OECD-led tax scheme could hit Samsung Electronics but help Korea Leave a comment


A Samsung Electronic store in Seocho-dong, Seoul, on Friday. Samsung Electronics is most likely to be one of the Korean companies that will face additional taxes under the OECD-led global digital tax, which will be applied from 2023.

A Samsung Electronic store in Seocho-dong, Seoul, on Friday. Samsung Electronics is most likely to be one of the Korean companies that will face additional taxes under the OECD-led global digital tax, which will be applied from 2023.

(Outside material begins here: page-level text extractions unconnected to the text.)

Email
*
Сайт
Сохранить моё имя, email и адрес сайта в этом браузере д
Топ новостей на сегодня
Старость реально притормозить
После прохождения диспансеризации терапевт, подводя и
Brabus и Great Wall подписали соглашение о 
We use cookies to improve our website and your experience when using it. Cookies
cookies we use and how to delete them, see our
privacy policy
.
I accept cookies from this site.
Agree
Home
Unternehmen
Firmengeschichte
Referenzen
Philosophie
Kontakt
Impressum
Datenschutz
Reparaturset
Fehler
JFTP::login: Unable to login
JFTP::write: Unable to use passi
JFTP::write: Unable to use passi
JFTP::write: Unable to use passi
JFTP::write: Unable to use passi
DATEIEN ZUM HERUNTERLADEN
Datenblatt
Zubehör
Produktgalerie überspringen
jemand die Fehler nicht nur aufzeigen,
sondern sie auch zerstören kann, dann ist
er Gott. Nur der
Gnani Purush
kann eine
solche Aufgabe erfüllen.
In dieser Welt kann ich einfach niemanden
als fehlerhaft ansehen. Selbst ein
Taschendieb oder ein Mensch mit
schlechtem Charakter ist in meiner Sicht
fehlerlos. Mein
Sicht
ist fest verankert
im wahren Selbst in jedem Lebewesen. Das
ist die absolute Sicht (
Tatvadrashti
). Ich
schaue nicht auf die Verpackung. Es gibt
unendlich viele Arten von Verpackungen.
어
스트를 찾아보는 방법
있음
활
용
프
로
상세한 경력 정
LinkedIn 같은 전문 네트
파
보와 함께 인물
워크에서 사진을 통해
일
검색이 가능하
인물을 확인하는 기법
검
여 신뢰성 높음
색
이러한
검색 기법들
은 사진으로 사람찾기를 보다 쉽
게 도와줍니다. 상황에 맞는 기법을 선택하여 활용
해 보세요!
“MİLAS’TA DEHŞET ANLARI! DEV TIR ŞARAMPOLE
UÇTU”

With 136 countries and territories finalizing an agreement on a global tax designed to capture profits shifted to low-tax jurisdictions by tech companies, the focus in Korea is on how the pact might affect some of its largest companies, namely Samsung Electronics and SK hynix.
 
The Organization for Economic Cooperation and Development (OECD) on Friday announced that 136 jurisdictions, including Korea, have agreed to a “landmark deal” that would levy a 15 percent tax on “multinational enterprises” starting 2023.  
 
The companies that will be subject to the global tax will be those with annual revenues exceeding 750 million euros ($866 million).  
 
Under the pact, companies with more than 20 billion euros of revenue will have to pay taxes in countries where the revenue has been earned. The bar will be lowered to 10 billion euros in 2030.
 
An estimated $150 billion of additional global taxes will be collected annually, the OECD says.
 
“Today’s agreement will make our international tax agreements fairer and work better,” said OECD Secretary-General Mathias Cormann in a statement. “This is a major victory for effective and balanced multilateralism. It is a far-reaching agreement which ensures our international tax system is fit for purpose in a digitalized and globalized world economy.”  
 
Samsung Electronics is expected to be among the companies hit by the program.
 
In 2020, Samsung Electronics booked 237 trillion won ($198 billion) in revenue. SK Hynix reported revenue of 31.9 trillion won that year and is likely to be above key triggers for it to be subject to the agreement.
 
The Korean companies had no comment, other than to say they were monitoring the situation.  
 
Finance Minister Hong Nam-ki on Wednesday at the National Assembly said that there will be more pluses than minuses for Korea once the digital taxation goes into effect.  
 
“While our companies will pay more taxes in countries in which they do business, once the digital tax goes into effect, we will have a foundation for taxing multinational companies that are operating in Korea,” Hong said. “The taxation will be much larger than the taxes that our companies will be paying” in other countries.  
 
The Finance Ministry said it will also look into measures to lessen the impact of the program on Korean companies, especially in terms of preventing double taxation.
 
While the Unites States has agreed with the terms of the OECD initiative, the scheme could face political resistance in the Unites States and might be rejected or greatly watered-down as a result.